Bahasa Rasa

"Diba menerimaku!"

Sehabis indra pendengaran Rasi menerima informasi yang ringan sekali terlontar dari bibir Dirga, otak Rasi kacau seketika. Rasi tak lagi peduli dengan berjuta kalimat yang melintas di sekitarnya, ia terlanjur terdistraksi. Apa-apaan hal konyol itu?

Mati. Rasionalitas Rasi sudah terbunuh. Layaknya digembok transparan, lidah Rasi terlalu lelah untuk sekadar mengomentari perubahan Dirga yang mendadak saja rajin shalat duha dan berjamaah setiap waktu. Palsu. Dirga tak lagi menjadi tumpangan Rasi. Tiada beban sama sekali, anak itu mengatakan bahwa dirinya akan membonceng Diba untuk ke Masjid Agung terlebih dahulu, menunggu masuknya waktu asar. Basi. Siapa peduli?

Di saat Rasi lebih memilih untuk berjongkok sambil membenamkan wajah di antara lipatan lutut yang dipeluknya di halaman belakang sekolah, rintik hujan datang berderai-derai. Dalam sepersekian detik, frekuensinya sudah meningkat pesat. Deras. Rasi tak berpikiran untuk beranjak dari posisinya yang tak ternaungi kanopi. Kepalanya justru memikirkan keadaan Dirga dan Diba saat ini. Mampus. Rasi sampai tak tahu sedang menyumpahi siapa; entah itu Dirga yang kehujanan di saat uwu-uwuan, atau pada dirinya sendiri yang terlihat semenyedihkan ini.

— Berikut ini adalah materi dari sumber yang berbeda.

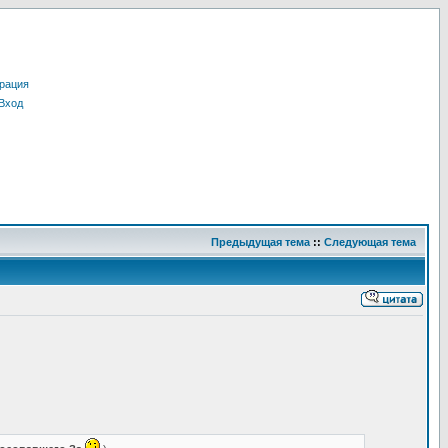
рация
Вход
Предыдущая тема
::
Следующая тема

Dari balik punggung Rasi, sebuah suara mengudara. "Jika kau tak ada urusan selain bermuram durja di sini, pulanglah."

Itu Bang Ufi. Suara rendah yang bisa mencapai jawabul jawab di langgam bayati itu sangatlah khas. Rasi bisa mengidentifikasi tanpa perlu melihat visualisasinya. Tanpa merasa sungkan untuk repot-repot memikirkan ulang tata kalimatnya, Rasi menyahuti Lutfi dengan pertanyaan. "Bang, bagaimana tutorial menikung pacar orang secara halal?"

Siapa sangka, lelaki galak yang selalu serius dengan tanggung jawab dan hobinya menggembor-gemborkan semangat kerja sesuai tupoksi birokrasinya di organisasi itu malah menyemburkan tawa, puas. Lutfi menahannya kuat-kuat. "Ayolah, pertanyaan macam apa, itu? Daripada itu, biar kutawarkan sesuatu yang lebih menarik. Tunjukkan saja versi terbaik darimu, Dirga pasti menyesal karenanya. Balas dendamlah dengan cara yang keren."

Rasi tetap bergeming di posisinya. Jadi seorang Diba? Berkerudung lebar nan merepotkan? Pakai kaus kaki ke mana-mana? Ah, jangan naif. Meniru Diba untuk memenuhi tipe ideal Dirga adalah sesuatu yang menyebalkan. Sejak kapan proses mencintai bisa mengubah seseorang jadi orang asing yang lain?

Lutfi berdeham, masih susah payah menahan gelak. Kemudian, lelaki itu menambahkan, "Ah, tapi impresif. Mengenai tikung-tikung secara halal ... izinkan aku menjawabnya dengan: serempet di sepertiga malam. Melangitkan namanya dalam bait-bait doa. Itulah cara seorang muslim membahasakan rasa. Langsung tembus ke haribaan-Nya. Kurang so sweet apa lagi? Allah pasti memihak orang yang selalu mendekat kepada-Nya."

Akan tetapi, Diba jauh lebih dekat dengan Allah! Menyogok saja perlu orang dalam, bagaimanalah Rasi bisa menyogok Allah di saat dirinya bahkan tak mengenal Zat Sang Pembolak-balik Hati sepenuhnya?